Monday, June 29, 2009

Stenographers to Liars

posted by Armadillo Joe

Considered against the backdrop of the kerfuffle between Nico Pitney and Dana Milbank this week (appropriately covered by Broadway Carl's DBOTW yesterday), Dan Froomkin's firing makes perfect sense. The big, fat, well-trained and meekly compliant traditional media is accustomed to strolling the cocktail party circuit in Washington D.C. like some roly-poly dog at a suburban pool party trolling for scraps off the grill. They fear anything that threatens to muss up that really cozy deal they've got for themselves wherein they unquestioningly re-print the lies of those in power in exchange for "Access" which gives them the panache to be blow-dried media celebrities which gets them on the list to receive the lies which they re-print, etc...

Now, whether those lies bore out or not, whether they proved correct or not on a factual level (to say nothing of the underlying rightness and wrongness on a moral level) was less important than taking all possible measures not to upset the very lucrative, reputation-enhancing apple cart. So Milbank gets his knickers in a twist because a DFH (a blogging DFH, popular with the rabble) gets to speak with the president over a room full of people who have scraped and bowed and crawled through shit to be among the soulless but powerful chosen few. All that guy ever did was talk to a people in Iran, collect sources, do his homework and act like he was a journalist or something. He never actually ate a cocktail weenie at any cozy little Washington parties, so he's just a nobody and a show-off who won't play ball.

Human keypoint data

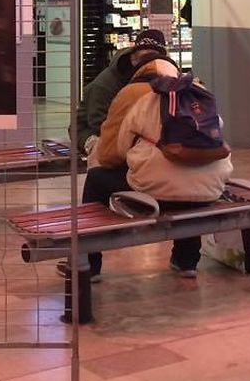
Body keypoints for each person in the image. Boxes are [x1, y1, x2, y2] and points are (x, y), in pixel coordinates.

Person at [76, 55, 232, 280]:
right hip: (209, 192)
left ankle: (89, 265)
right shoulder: (200, 94)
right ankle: (186, 261)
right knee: (188, 184)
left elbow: (112, 154)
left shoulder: (139, 96)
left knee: (96, 178)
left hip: (156, 194)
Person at [74, 28, 169, 156]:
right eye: (144, 58)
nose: (147, 63)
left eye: (153, 59)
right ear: (132, 58)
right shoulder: (105, 84)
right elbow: (100, 125)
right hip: (94, 133)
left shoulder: (162, 76)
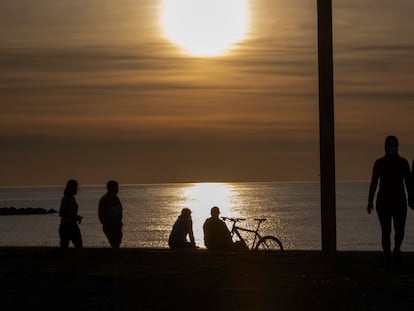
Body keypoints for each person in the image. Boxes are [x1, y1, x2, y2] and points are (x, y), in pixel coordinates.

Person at [367, 136, 413, 264]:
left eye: (394, 145)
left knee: (400, 229)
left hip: (399, 201)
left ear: (397, 146)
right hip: (384, 202)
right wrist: (370, 200)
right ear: (385, 147)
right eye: (390, 145)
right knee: (386, 230)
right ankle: (387, 254)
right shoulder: (379, 163)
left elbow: (408, 183)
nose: (392, 147)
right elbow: (374, 183)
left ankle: (397, 248)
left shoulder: (403, 163)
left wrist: (411, 198)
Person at [98, 180, 123, 248]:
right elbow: (101, 213)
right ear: (111, 188)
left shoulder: (116, 198)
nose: (117, 190)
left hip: (117, 225)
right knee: (114, 243)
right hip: (110, 226)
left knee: (117, 243)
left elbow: (119, 211)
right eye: (116, 188)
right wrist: (105, 223)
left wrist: (120, 223)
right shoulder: (105, 199)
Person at [59, 179, 83, 248]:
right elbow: (62, 213)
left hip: (70, 225)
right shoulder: (66, 198)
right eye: (76, 187)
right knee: (77, 246)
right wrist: (76, 216)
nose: (77, 189)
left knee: (76, 246)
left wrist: (76, 216)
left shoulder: (71, 198)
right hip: (67, 226)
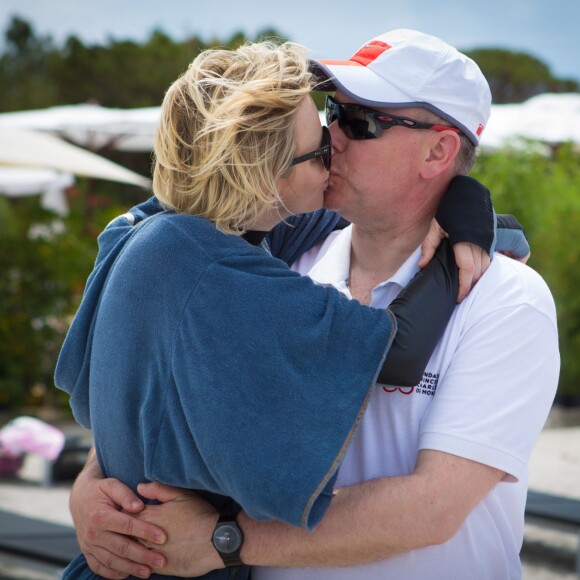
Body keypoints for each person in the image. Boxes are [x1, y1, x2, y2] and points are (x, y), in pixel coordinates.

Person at [67, 29, 558, 580]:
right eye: (331, 111)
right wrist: (92, 487)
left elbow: (432, 509)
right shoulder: (274, 255)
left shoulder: (507, 301)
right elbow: (156, 385)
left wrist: (223, 541)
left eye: (360, 122)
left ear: (438, 150)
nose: (331, 135)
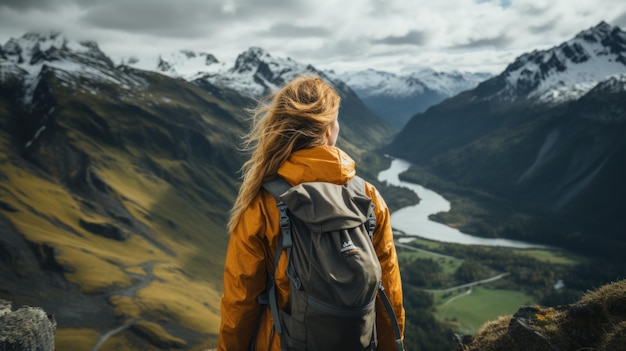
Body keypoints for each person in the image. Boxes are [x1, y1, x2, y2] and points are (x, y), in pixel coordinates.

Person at [218, 75, 405, 350]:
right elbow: (388, 293)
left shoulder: (262, 205)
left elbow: (240, 302)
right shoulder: (368, 198)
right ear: (328, 130)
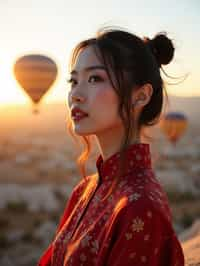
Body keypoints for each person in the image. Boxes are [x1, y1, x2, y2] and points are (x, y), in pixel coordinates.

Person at [38, 27, 185, 266]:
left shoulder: (140, 208)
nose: (75, 94)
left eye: (95, 78)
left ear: (140, 96)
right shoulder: (84, 190)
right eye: (73, 81)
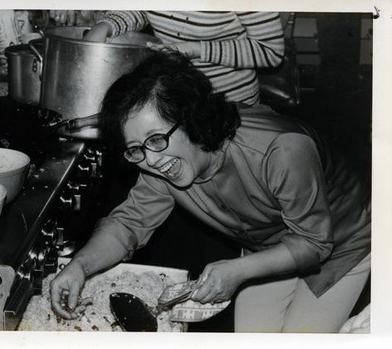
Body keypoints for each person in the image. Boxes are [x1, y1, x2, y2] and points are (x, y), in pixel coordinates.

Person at [50, 51, 370, 333]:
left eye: (157, 139)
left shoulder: (282, 149)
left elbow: (314, 243)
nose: (151, 160)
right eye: (136, 149)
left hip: (342, 242)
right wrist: (79, 266)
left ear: (191, 119)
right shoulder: (160, 162)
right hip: (268, 243)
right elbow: (128, 225)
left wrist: (237, 270)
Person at [83, 11, 285, 107]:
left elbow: (271, 52)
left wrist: (197, 49)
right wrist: (106, 25)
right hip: (174, 99)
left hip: (229, 104)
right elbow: (139, 9)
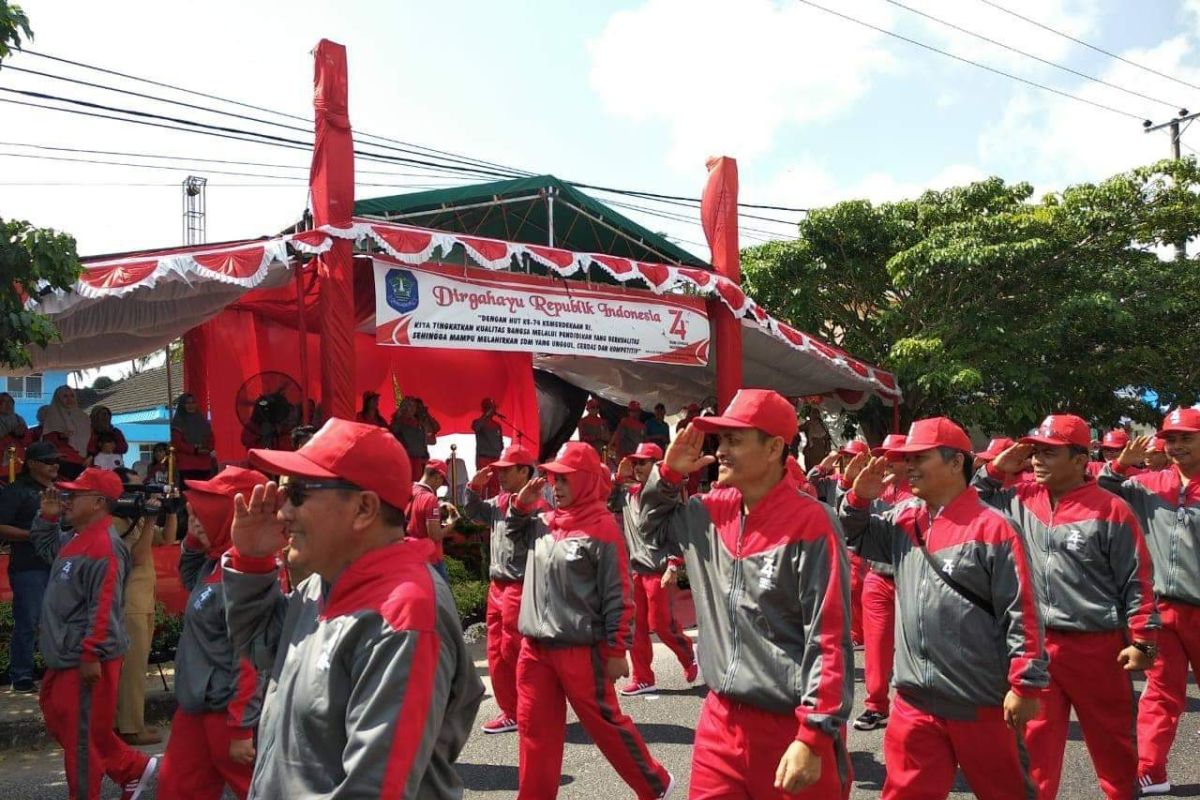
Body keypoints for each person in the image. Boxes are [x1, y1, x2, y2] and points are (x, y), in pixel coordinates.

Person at [224, 418, 484, 798]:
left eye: (298, 493)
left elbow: (374, 789)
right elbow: (261, 648)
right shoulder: (321, 584)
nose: (283, 513)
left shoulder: (403, 616)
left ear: (364, 508)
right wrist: (250, 562)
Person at [641, 388, 854, 798]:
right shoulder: (707, 512)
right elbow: (647, 535)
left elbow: (828, 638)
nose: (720, 450)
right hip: (718, 723)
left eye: (734, 440)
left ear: (774, 448)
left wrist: (813, 735)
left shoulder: (813, 524)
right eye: (720, 439)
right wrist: (666, 478)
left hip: (788, 727)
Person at [840, 416, 1048, 800]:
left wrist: (1025, 683)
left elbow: (1022, 611)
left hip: (979, 702)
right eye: (908, 459)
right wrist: (858, 499)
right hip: (914, 701)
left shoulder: (994, 528)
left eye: (921, 457)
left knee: (1006, 792)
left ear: (956, 463)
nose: (909, 467)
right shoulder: (904, 519)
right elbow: (855, 535)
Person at [976, 414, 1159, 800]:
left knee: (1114, 750)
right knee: (1035, 754)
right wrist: (994, 469)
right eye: (1036, 451)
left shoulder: (1111, 510)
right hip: (1034, 650)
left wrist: (1143, 640)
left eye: (1050, 453)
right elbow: (969, 504)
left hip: (1098, 648)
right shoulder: (1017, 500)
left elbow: (1137, 580)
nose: (1038, 460)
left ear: (1080, 459)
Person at [508, 442, 674, 799]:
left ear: (584, 480)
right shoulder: (542, 522)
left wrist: (617, 650)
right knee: (534, 732)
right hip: (535, 650)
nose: (556, 486)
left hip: (580, 651)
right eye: (553, 478)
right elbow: (511, 537)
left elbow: (619, 595)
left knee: (606, 726)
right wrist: (520, 506)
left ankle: (655, 784)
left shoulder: (602, 529)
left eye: (565, 479)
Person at [31, 468, 158, 799]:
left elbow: (104, 605)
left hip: (84, 659)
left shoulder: (104, 545)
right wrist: (47, 517)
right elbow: (46, 549)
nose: (66, 500)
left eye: (75, 495)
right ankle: (131, 768)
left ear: (99, 502)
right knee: (66, 723)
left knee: (80, 738)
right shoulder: (76, 539)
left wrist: (91, 653)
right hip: (67, 655)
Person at [1097, 408, 1200, 795]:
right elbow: (1101, 495)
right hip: (1163, 610)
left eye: (1186, 438)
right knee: (1160, 692)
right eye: (1170, 439)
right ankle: (1151, 770)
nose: (1176, 447)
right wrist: (1119, 467)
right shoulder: (1150, 484)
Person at [156, 466, 269, 800]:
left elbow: (251, 660)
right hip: (198, 707)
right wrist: (195, 537)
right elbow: (190, 578)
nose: (196, 520)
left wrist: (240, 726)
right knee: (177, 788)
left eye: (204, 513)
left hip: (227, 712)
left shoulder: (248, 574)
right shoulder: (218, 561)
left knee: (257, 789)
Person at [462, 444, 543, 736]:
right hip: (497, 587)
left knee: (516, 650)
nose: (501, 475)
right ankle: (511, 711)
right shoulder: (498, 501)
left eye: (507, 470)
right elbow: (472, 514)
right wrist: (473, 487)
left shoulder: (535, 506)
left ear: (524, 472)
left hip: (520, 586)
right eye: (499, 470)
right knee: (496, 652)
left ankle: (532, 707)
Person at [610, 442, 697, 697]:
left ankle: (688, 654)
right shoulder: (626, 495)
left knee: (660, 624)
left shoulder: (666, 495)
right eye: (635, 463)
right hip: (635, 571)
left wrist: (673, 564)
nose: (637, 467)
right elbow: (603, 496)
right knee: (635, 629)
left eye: (642, 463)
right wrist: (618, 476)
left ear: (657, 465)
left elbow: (677, 531)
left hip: (659, 570)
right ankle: (643, 678)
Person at [851, 433, 914, 733]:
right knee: (876, 645)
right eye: (885, 454)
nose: (888, 459)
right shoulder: (876, 487)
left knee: (911, 646)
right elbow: (852, 523)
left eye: (896, 455)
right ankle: (876, 705)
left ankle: (911, 706)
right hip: (877, 576)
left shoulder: (923, 490)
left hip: (911, 576)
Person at [113, 472, 179, 747]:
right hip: (129, 603)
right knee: (132, 669)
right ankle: (129, 727)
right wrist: (150, 518)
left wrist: (170, 511)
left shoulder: (136, 516)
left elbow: (167, 539)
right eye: (136, 488)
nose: (143, 494)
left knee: (137, 666)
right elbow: (138, 557)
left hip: (143, 600)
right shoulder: (116, 521)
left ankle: (130, 722)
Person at [0, 441, 59, 693]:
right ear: (33, 463)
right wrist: (35, 534)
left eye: (56, 460)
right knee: (28, 621)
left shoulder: (62, 489)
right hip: (28, 566)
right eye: (48, 461)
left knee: (57, 620)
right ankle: (22, 674)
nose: (55, 465)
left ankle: (54, 669)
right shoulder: (16, 491)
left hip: (59, 565)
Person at [809, 439, 871, 647]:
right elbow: (809, 483)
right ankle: (853, 632)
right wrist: (824, 465)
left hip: (859, 543)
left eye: (854, 458)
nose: (849, 462)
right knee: (841, 588)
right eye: (846, 458)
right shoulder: (833, 480)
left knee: (857, 588)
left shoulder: (868, 483)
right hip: (835, 542)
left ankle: (860, 632)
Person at [406, 460, 458, 583]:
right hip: (431, 558)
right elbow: (434, 535)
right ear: (437, 477)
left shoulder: (410, 490)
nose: (440, 485)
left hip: (411, 554)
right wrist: (451, 523)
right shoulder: (429, 499)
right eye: (441, 481)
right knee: (442, 599)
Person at [41, 385, 91, 479]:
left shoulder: (83, 417)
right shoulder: (52, 416)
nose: (69, 399)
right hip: (63, 462)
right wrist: (60, 436)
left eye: (72, 396)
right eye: (65, 396)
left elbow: (92, 438)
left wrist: (90, 456)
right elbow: (48, 441)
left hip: (84, 461)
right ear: (58, 398)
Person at [171, 393, 216, 481]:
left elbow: (211, 438)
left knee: (203, 493)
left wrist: (208, 448)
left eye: (193, 402)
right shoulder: (178, 423)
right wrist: (194, 450)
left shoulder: (203, 421)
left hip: (204, 465)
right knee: (188, 493)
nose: (191, 405)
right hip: (186, 466)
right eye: (187, 403)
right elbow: (177, 443)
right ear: (182, 405)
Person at [472, 398, 505, 498]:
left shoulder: (497, 426)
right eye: (491, 408)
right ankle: (480, 507)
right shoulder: (478, 422)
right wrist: (486, 415)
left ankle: (494, 507)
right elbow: (476, 427)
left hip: (496, 459)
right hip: (483, 458)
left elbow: (501, 444)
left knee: (495, 485)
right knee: (482, 483)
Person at [391, 397, 430, 477]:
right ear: (405, 407)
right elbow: (393, 431)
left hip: (418, 457)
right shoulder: (399, 421)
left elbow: (427, 435)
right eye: (410, 406)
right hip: (405, 457)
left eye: (414, 406)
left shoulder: (418, 422)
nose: (413, 409)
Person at [0, 391, 29, 480]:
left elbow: (27, 441)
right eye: (3, 402)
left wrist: (21, 434)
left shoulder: (19, 419)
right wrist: (11, 434)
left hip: (19, 460)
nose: (8, 405)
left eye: (10, 402)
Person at [800, 407, 832, 471]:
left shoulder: (823, 425)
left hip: (820, 451)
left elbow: (827, 439)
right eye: (813, 413)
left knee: (819, 469)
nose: (814, 415)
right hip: (812, 450)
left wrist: (828, 451)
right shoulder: (808, 424)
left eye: (816, 414)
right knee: (810, 469)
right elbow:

__Task directions__: Please continue the blog post on Dan Froomkin's firing and the Washington press corps, picking up right after its last sentence.

__Output below__:
And the Dirty Fucking Hippie Dan Froomkin (I mean, hell, look at the guy) simply never wanted to play ball either, which was fine when the captain of the red team was in the White House because Froomkin got to be a sop to all his fellow DFH's on the Inter-Webs while Very Important People went about the Very Important Business of Running The World.

But even after one of his moonbat lefties took the White House and all those DFH's invaded Congress, he continued to have -- you know -- standards, evenly applied, as though he had proved right about torture and Iraq and the economic meltdown and the domestic surveillance and all those Establishment-types had been proven wrong. Over and over and over again.

Hey, man, your guy's in office now -- ease up, OK? You're making us look bad.

So he had to go. And he does go. He goes out in a blaze of glory.

And he names names:
I started my column in January 2004, and one dominant theme quickly emerged: That George W. Bush was truly the proverbial emperor with no clothes. In the days and weeks after the 9/11 terror attacks, the nation, including the media, vested him with abilities he didn't have and credibility he didn't deserve.

[...]

The ensuing five years and 1,088 columns really just fleshed out that portrait, describing a president who was oblivious, embubbled and untrustworthy.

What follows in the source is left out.